The Barolos went like hotcakes. The Brunellos went like Barolos and the huge parmesan cheese wheel…well let’s just say, it was a very good thing that it was armed by 3 burly Italian men. This was the scene at the Gambero Rosso Slow Food Italian wine tasting this past week. The packed room buzzed with the energy of an outdoor Italian market at peak shopping time. It was not uncommon to hear Italian sprinkled into most conversations and forget about personal space, because on this day, we were all family.

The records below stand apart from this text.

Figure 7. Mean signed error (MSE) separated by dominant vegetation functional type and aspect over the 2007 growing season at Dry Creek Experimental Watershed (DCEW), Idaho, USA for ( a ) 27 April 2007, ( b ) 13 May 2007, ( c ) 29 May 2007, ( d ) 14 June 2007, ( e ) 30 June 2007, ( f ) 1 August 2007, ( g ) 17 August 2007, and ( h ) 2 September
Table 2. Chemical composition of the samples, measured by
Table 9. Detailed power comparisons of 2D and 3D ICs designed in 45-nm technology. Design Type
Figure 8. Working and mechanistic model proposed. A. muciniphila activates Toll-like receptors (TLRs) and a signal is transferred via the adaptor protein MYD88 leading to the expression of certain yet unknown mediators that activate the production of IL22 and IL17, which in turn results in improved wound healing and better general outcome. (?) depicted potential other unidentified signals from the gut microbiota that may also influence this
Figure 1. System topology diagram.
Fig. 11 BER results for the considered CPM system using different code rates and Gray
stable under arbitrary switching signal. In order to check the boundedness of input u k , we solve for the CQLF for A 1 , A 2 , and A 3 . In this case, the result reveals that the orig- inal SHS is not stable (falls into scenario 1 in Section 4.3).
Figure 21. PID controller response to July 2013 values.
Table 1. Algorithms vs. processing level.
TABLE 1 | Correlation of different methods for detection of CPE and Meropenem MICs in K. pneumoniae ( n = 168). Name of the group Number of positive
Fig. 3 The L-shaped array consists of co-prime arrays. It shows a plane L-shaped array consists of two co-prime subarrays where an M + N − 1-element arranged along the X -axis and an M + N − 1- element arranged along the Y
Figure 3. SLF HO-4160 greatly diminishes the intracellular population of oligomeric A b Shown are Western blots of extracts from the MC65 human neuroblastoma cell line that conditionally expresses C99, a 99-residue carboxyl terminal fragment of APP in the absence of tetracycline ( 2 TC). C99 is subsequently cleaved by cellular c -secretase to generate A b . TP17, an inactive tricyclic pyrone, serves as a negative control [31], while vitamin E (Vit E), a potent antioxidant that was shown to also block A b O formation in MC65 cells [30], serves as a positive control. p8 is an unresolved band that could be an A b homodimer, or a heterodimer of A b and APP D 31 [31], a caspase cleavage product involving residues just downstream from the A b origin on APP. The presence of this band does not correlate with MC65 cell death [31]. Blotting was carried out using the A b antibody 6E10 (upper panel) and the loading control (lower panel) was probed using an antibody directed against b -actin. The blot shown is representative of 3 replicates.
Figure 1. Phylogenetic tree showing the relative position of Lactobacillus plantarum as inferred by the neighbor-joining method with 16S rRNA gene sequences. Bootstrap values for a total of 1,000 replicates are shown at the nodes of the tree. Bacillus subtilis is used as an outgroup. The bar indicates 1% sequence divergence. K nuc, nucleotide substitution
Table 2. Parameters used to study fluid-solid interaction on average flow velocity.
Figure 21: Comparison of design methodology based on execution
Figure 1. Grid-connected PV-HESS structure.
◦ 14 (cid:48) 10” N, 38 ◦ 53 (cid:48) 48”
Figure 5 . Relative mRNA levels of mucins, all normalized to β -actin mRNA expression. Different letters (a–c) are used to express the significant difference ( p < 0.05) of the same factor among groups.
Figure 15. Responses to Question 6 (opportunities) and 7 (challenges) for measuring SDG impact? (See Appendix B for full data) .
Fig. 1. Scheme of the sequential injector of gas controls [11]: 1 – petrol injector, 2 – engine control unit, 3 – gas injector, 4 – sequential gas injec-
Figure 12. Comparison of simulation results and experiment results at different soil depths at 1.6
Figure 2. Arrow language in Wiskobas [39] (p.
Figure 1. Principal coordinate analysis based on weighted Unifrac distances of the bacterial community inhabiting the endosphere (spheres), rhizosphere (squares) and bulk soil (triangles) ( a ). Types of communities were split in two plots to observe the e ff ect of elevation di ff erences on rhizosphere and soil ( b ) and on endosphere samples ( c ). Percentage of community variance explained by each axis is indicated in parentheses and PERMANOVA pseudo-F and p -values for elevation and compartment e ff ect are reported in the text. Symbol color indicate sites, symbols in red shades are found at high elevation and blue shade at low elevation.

What we loved about this Italian Wine expo were the conversations we had with the producers of the wine. We weren’t just there to taste the wine; we were there for the back-story. We heard tales of the winemaker carefully tending the vines each morning with his five brothers, his father and his grandfather. We learned about the land, which was passed down from generation to generation. And many times we had difficulty translating through their thick Italian accent, but their passion and enthusiasm communicated to us everything they were trying to say. Ok, so maybe we were biased by some of the great lore we heard that day, but the taste buds don’t lie, and these were the wines that stuck with us, even after the conversations ended…

ProduttoriDelBarbarescoPora.JPG.jpgProduttori del Barbaresco, 2000, approx. $40
This Barbaresco, one of our favorites of the tasting, had crisp acidity, well balanced tannins and concentrated fruit notes of raspberries and cherries.

Vitanza Brunello di Montalcino, 2000, approx. $40
While it is way too early to truly appreciate this wine, we feel pretty good in saying that it has got great potential. Concentrated notes of blackberry, spice and a slight smoky character were indications of the personality and depth of this wine. Even as a baby this wine is enjoyable and interesting.

Ronco dei Tassi, Collio Bianco Fosarin 2004
A blend of Tocai Friulano, Malvasia and Pinot Bianco grapes, this wine has us before we even took our first sip. Notes of ripe lemon, lime, minerality and a hint of oak subtly revealed themselves. On the palette, this wine showed great complexity, full body and great citrus flavors just begging to be paired with seafood.

Ferghettina, Franciacorta Extra Brut 1998
This sparkling wine is going to become a standard fixture in our wine cellar (ok so it’s a box in the back of our closet that holds our wine, we can dream can’t we?). Slightly richer than a Champagne, this sparkling wine with notes of baked bread and lemon is a great accompaniment to food – or perhaps, vice versa.

Unfortunately there were many wines we did not get to try. We somehow missed the La Spinetta Barolo Campe 2001. We only tasted two Amorone, which weren't worth mentioning and, it kills us even as we write this, missed the Vin Santo. Forgive us if it seems like we are complaining. We had a great time, chatted with interesting people and shared great stories over wonderful wines. In fact, this event made it easy for us to remember why we love Italian wines so much. It’s not just the complexity, bold flavors and lively acidity – it’s the charm and warmth of the wines. Now we see where they get it from.